_Dokumentbilder mit Quelltext_

- - - - - - -

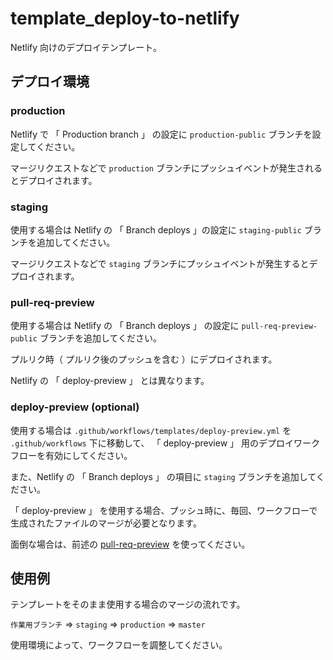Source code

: # template_deploy-to-netlify
Netlify 向けのデプロイテンプレート。

## デプロイ環境
### production
Netlify で 「 Production branch 」 の設定に `production-public` ブランチを設定してください。

マージリクエストなどで `production` ブランチにプッシュイベントが発生されるとデプロイされます。

### staging
使用する場合は Netlify の 「 Branch deploys 」の設定に `staging-public` ブランチを追加してください。

マージリクエストなどで `staging` ブランチにプッシュイベントが発生するとデプロイされます。

### pull-req-preview
使用する場合は Netlify の 「 Branch deploys 」 の設定に `pull-req-preview-public` ブランチを追加してください。

プルリク時（ プルリク後のプッシュを含む ）にデプロイされます。

Netlify の 「 deploy-preview 」 とは異なります。

### deploy-preview (optional)
使用する場合は `.github/workflows/templates/deploy-preview.yml` を `.github/workflows` 下に移動して、 「 deploy-preview 」 用のデプロイワークフローを有効にしてください。

また、Netlify の 「 Branch deploys 」 の項目に `staging` ブランチを追加してください。

「 deploy-preview 」 を使用する場合、プッシュ時に、毎回、ワークフローで生成されたファイルのマージが必要となります。

面倒な場合は、前述の [pull-req-preview](#pull-req-preview) を使ってください。

## 使用例
テンプレートをそのまま使用する場合のマージの流れです。

`作業用ブランチ` => `staging` => `production` => `master`

使用環境によって、ワークフローを調整してください。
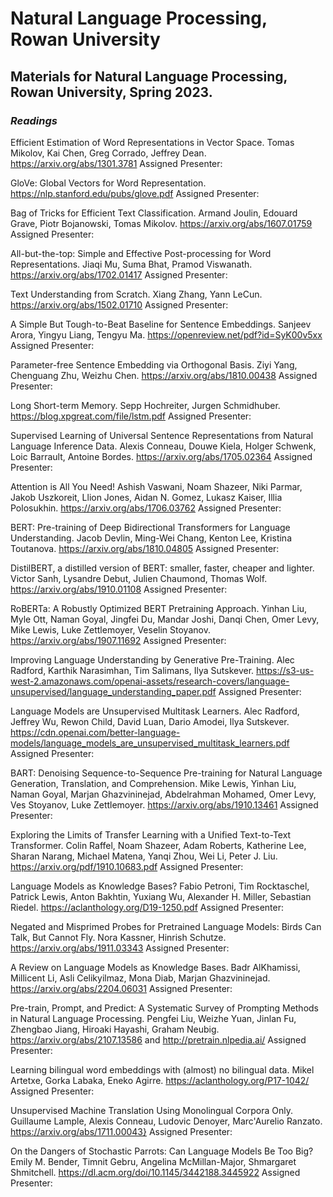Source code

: # Natural Language Processing, Rowan University
## Materials for Natural Language Processing, Rowan University, Spring 2023.


### _Readings_

Efficient Estimation of Word Representations in Vector Space. Tomas Mikolov, Kai Chen, Greg Corrado, Jeffrey Dean. https://arxiv.org/abs/1301.3781
Assigned Presenter:

GloVe: Global Vectors for Word Representation. https://nlp.stanford.edu/pubs/glove.pdf
Assigned Presenter:

Bag of Tricks for Efficient Text Classification. Armand Joulin, Edouard Grave, Piotr Bojanowski, Tomas Mikolov. https://arxiv.org/abs/1607.01759
Assigned Presenter:

All-but-the-top: Simple and Effective Post-processing for Word Representations. Jiaqi Mu, Suma Bhat, Pramod Viswanath. https://arxiv.org/abs/1702.01417
Assigned Presenter:

Text Understanding from Scratch. Xiang Zhang, Yann LeCun. https://arxiv.org/abs/1502.01710
Assigned Presenter:

A Simple But Tough-to-Beat Baseline for Sentence Embeddings. Sanjeev Arora, Yingyu Liang, Tengyu Ma. https://openreview.net/pdf?id=SyK00v5xx
Assigned Presenter:

Parameter-free Sentence Embedding via Orthogonal Basis. Ziyi Yang, Chenguang Zhu, Weizhu Chen. https://arxiv.org/abs/1810.00438
Assigned Presenter:

Long Short-term Memory. Sepp Hochreiter, Jurgen Schmidhuber. https://blog.xpgreat.com/file/lstm.pdf
Assigned Presenter:

Supervised Learning of Universal Sentence Representations from Natural Language Inference Data. Alexis Conneau, Douwe Kiela, Holger Schwenk, Loic Barrault, Antoine Bordes. https://arxiv.org/abs/1705.02364
Assigned Presenter:

Attention is All You Need! Ashish Vaswani, Noam Shazeer, Niki Parmar, Jakob Uszkoreit, Llion Jones, Aidan N. Gomez, Lukasz Kaiser, Illia Polosukhin. https://arxiv.org/abs/1706.03762
Assigned Presenter:

BERT: Pre-training of Deep Bidirectional Transformers for Language Understanding. Jacob Devlin, Ming-Wei Chang, Kenton Lee, Kristina Toutanova. https://arxiv.org/abs/1810.04805
Assigned Presenter:

DistilBERT, a distilled version of BERT: smaller, faster, cheaper and lighter. Victor Sanh, Lysandre Debut, Julien Chaumond, Thomas Wolf. https://arxiv.org/abs/1910.01108
Assigned Presenter:

RoBERTa: A Robustly Optimized BERT Pretraining Approach. Yinhan Liu, Myle Ott, Naman Goyal, Jingfei Du, Mandar Joshi, Danqi Chen, Omer Levy, Mike Lewis, Luke Zettlemoyer, Veselin Stoyanov. https://arxiv.org/abs/1907.11692
Assigned Presenter:

Improving Language Understanding
by Generative Pre-Training. Alec Radford, Karthik Narasimhan, Tim Salimans, Ilya Sutskever. https://s3-us-west-2.amazonaws.com/openai-assets/research-covers/language-unsupervised/language_understanding_paper.pdf
Assigned Presenter:

Language Models are Unsupervised Multitask Learners. Alec Radford, Jeffrey Wu, Rewon Child, David Luan, Dario Amodei, Ilya Sutskever. https://cdn.openai.com/better-language-models/language_models_are_unsupervised_multitask_learners.pdf
Assigned Presenter:

BART: Denoising Sequence-to-Sequence Pre-training for Natural Language Generation, Translation, and Comprehension. Mike Lewis, Yinhan Liu, Naman Goyal, Marjan Ghazvininejad, Abdelrahman Mohamed, Omer Levy, Ves Stoyanov, Luke Zettlemoyer. https://arxiv.org/abs/1910.13461
Assigned Presenter:

Exploring the Limits of Transfer Learning with a Unified Text-to-Text Transformer. Colin Raffel, Noam Shazeer, Adam Roberts, Katherine Lee, Sharan Narang, Michael Matena, Yanqi Zhou, Wei Li, Peter J. Liu. https://arxiv.org/pdf/1910.10683.pdf
Assigned Presenter:


Language Models as Knowledge Bases? Fabio Petroni, Tim Rocktaschel, Patrick Lewis, Anton Bakhtin, Yuxiang Wu, Alexander H. Miller, Sebastian Riedel.
https://aclanthology.org/D19-1250.pdf
Assigned Presenter:

Negated and Misprimed Probes for Pretrained Language Models: Birds Can Talk, But Cannot Fly. Nora Kassner, Hinrish Schutze. https://arxiv.org/abs/1911.03343
Assigned Presenter:

A Review on Language Models as Knowledge Bases. Badr AlKhamissi, Millicent Li, Asli Celikyilmaz, Mona Diab, Marjan Ghazvininejad. https://arxiv.org/abs/2204.06031
Assigned Presenter:

Pre-train, Prompt, and Predict: A Systematic Survey of Prompting Methods in Natural Language Processing. Pengfei Liu, Weizhe Yuan, Jinlan Fu, Zhengbao Jiang, Hiroaki Hayashi, Graham Neubig. https://arxiv.org/abs/2107.13586 and http://pretrain.nlpedia.ai/
Assigned Presenter:

Learning bilingual word embeddings with (almost) no bilingual data. Mikel Artetxe, Gorka Labaka, Eneko Agirre. https://aclanthology.org/P17-1042/
Assigned Presenter:

Unsupervised Machine Translation Using Monolingual Corpora Only. Guillaume Lample, Alexis Conneau, Ludovic Denoyer, Marc'Aurelio Ranzato. https://arxiv.org/abs/1711.00043}
Assigned Presenter:

On the Dangers of Stochastic Parrots: Can Language Models Be Too Big? Emily M. Bender, Timnit Gebru, Angelina McMillan-Major, Shmargaret Shmitchell. https://dl.acm.org/doi/10.1145/3442188.3445922
Assigned Presenter:
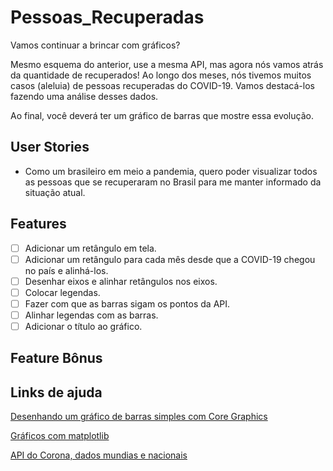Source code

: # Pessoas_Recuperadas
Vamos continuar a brincar com gráficos?

Mesmo esquema do anterior, use a mesma API, mas agora nós vamos atrás da quantidade de recuperados! Ao longo dos meses, nós tivemos muitos casos (aleluia) de pessoas recuperadas do COVID-19. Vamos destacá-los fazendo uma análise desses dados.

Ao final, você deverá ter um gráfico de barras que mostre essa evolução.

## User Stories
* Como um brasileiro em meio a pandemia, quero poder visualizar todos as pessoas que se recuperaram no Brasil para me manter informado da situação atual.

## Features
-   [ ] Adicionar um retângulo em tela.
-   [ ] Adicionar um retângulo para cada mês desde que a COVID-19 chegou no país e alinhá-los.
-   [ ] Desenhar eixos e alinhar retângulos nos eixos.
-   [ ] Colocar legendas.
-   [ ] Fazer com que as barras sigam os pontos da API.
-   [ ] Alinhar legendas com as barras.
-   [ ] Adicionar o título ao gráfico.

## Feature Bônus

## Links de ajuda
[Desenhando um gráfico de barras simples com Core Graphics](https://medium.com/0-umas/desenhando-um-gr%C3%A1fico-de-barras-simples-com-core-graphics-a68dc5df6b99)

[Gráficos com matplotlib](https://matplotlib.org/3.2.1/tutorials/introductory/sample_plots.html)

[API do Corona, dados mundias e nacionais](https://github.com/devarthurribeiro/covid19-brazil-api)
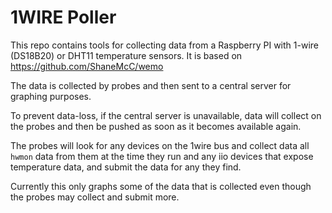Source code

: # 1WIRE Poller

This repo contains tools for collecting data from a Raspberry PI with 1-wire (DS18B20) or DHT11 temperature sensors. It is based on https://github.com/ShaneMcC/wemo

The data is collected by probes and then sent to a central server for graphing purposes.

To prevent data-loss, if the central server is unavailable, data will collect on the probes and then be pushed as soon as it becomes available again.

The probes will look for any devices on the 1wire bus and collect data all `hwmon` data from them at the time they run and any iio devices that expose temperature data, and submit the data for any they find.

Currently this only graphs some of the data that is collected even though the probes may collect and submit more.
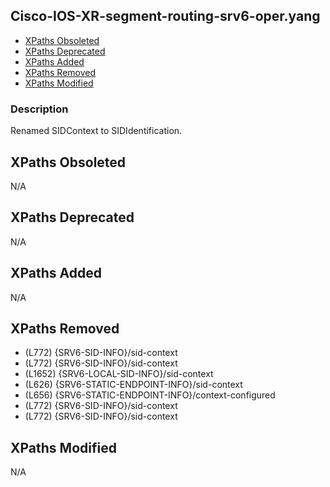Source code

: ## Cisco-IOS-XR-segment-routing-srv6-oper.yang

- [XPaths Obsoleted](#xpaths-obsoleted)
- [XPaths Deprecated](#xpaths-deprecated)
- [XPaths Added](#xpaths-added)
- [XPaths Removed](#xpaths-removed)
- [XPaths Modified](#xpaths-modified)

### Description

Renamed SIDContext to SIDIdentification.

## XPaths Obsoleted

N/A

## XPaths Deprecated

N/A

## XPaths Added

N/A

## XPaths Removed

- (L772)	{SRV6-SID-INFO}/sid-context
- (L772)	{SRV6-SID-INFO}/sid-context
- (L1652)	{SRV6-LOCAL-SID-INFO}/sid-context
- (L626)	{SRV6-STATIC-ENDPOINT-INFO}/sid-context
- (L656)	{SRV6-STATIC-ENDPOINT-INFO}/context-configured
- (L772)	{SRV6-SID-INFO}/sid-context
- (L772)	{SRV6-SID-INFO}/sid-context

## XPaths Modified

N/A

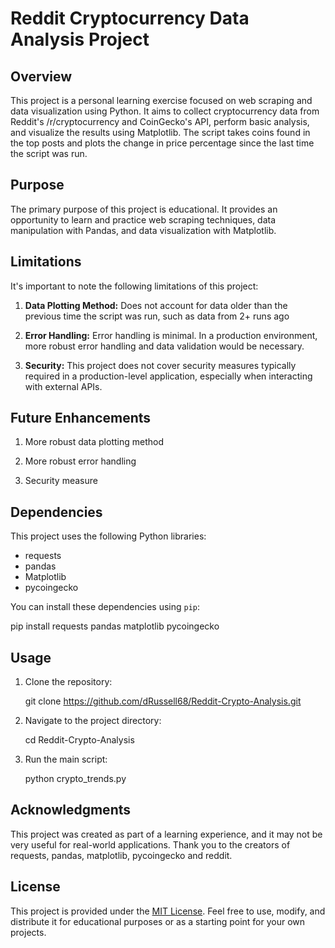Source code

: # Reddit Cryptocurrency Data Analysis Project

## Overview

This project is a personal learning exercise focused on web scraping and data visualization using Python. It aims to collect cryptocurrency data from Reddit's /r/cryptocurrency and CoinGecko's API, perform basic analysis, and visualize the results using Matplotlib. The script takes coins found in the top posts and plots the change in price percentage since the last time the script was run.

## Purpose

The primary purpose of this project is educational. It provides an opportunity to learn and practice web scraping techniques, data manipulation with Pandas, and data visualization with Matplotlib.

## Limitations

It's important to note the following limitations of this project:

1. **Data Plotting Method:** Does not account for data older than the previous time the script was run, such as data from 2+ runs ago

2. **Error Handling:** Error handling is minimal. In a production environment, more robust error handling and data validation would be necessary.

3. **Security:** This project does not cover security measures typically required in a production-level application, especially when interacting with external APIs.

## Future Enhancements

1. More robust data plotting method

2. More robust error handling

3. Security measure

## Dependencies

This project uses the following Python libraries:

- requests
- pandas
- Matplotlib
- pycoingecko

You can install these dependencies using `pip`:

  pip install requests pandas matplotlib pycoingecko

## Usage

1. Clone the repository:

     git clone https://github.com/dRussell68/Reddit-Crypto-Analysis.git

2. Navigate to the project directory:

      cd Reddit-Crypto-Analysis

3. Run the main script:

      python crypto_trends.py

## Acknowledgments

This project was created as part of a learning experience, and it may not be very useful for real-world applications. Thank you to the creators of requests, pandas, matplotlib, pycoingecko and reddit.
## License

This project is provided under the [MIT License](LICENSE). Feel free to use, modify, and distribute it for educational purposes or as a starting point for your own projects.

- - - - - - -

_Ziel der Aufgabe_
Schreib aus den Daten oben die Zeilen von der Zeile mit „2. More robust error handling“ bis zur Zeile mit „cd Reddit-Crypto-Analysis“ wortgetreu ab. Beide Zeilen gehören dazu.

_Antwort zur Aufgabe_
2. More robust error handling

3. Security measure

## Dependencies

This project uses the following Python libraries:

- requests
- pandas
- Matplotlib
- pycoingecko

You can install these dependencies using `pip`:

  pip install requests pandas matplotlib pycoingecko

## Usage

1. Clone the repository:

     git clone https://github.com/dRussell68/Reddit-Crypto-Analysis.git

2. Navigate to the project directory:

      cd Reddit-Crypto-Analysis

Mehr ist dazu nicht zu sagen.